*THE TASK*:
Please lay out every line of the entries below as a Markdown table with two columns, Row and Line, numbering the rows in order and leaving out blank lines.

Records in a dataset:
%%

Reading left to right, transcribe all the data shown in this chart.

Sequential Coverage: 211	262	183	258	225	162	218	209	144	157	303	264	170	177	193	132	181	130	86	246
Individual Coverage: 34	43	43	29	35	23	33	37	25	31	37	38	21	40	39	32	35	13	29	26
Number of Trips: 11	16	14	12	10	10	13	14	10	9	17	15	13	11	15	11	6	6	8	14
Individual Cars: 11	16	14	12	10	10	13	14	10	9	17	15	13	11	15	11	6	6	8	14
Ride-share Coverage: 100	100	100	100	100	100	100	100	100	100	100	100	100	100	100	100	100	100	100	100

%%

*WRITTEN ANSWER*:
| Row | Line |
|---|---|
| 1 | Reading left to right, transcribe all the data shown in this chart. |
| 2 | Sequential Coverage: 211	262	183	258	225	162	218	209	144	157	303	264	170	177	193	132	181	130	86	246 |
| 3 | Individual Coverage: 34	43	43	29	35	23	33	37	25	31	37	38	21	40	39	32	35	13	29	26 |
| 4 | Number of Trips: 11	16	14	12	10	10	13	14	10	9	17	15	13	11	15	11	6	6	8	14 |
| 5 | Individual Cars: 11	16	14	12	10	10	13	14	10	9	17	15	13	11	15	11	6	6	8	14 |
| 6 | Ride-share Coverage: 100	100	100	100	100	100	100	100	100	100	100	100	100	100	100	100	100	100	100	100 |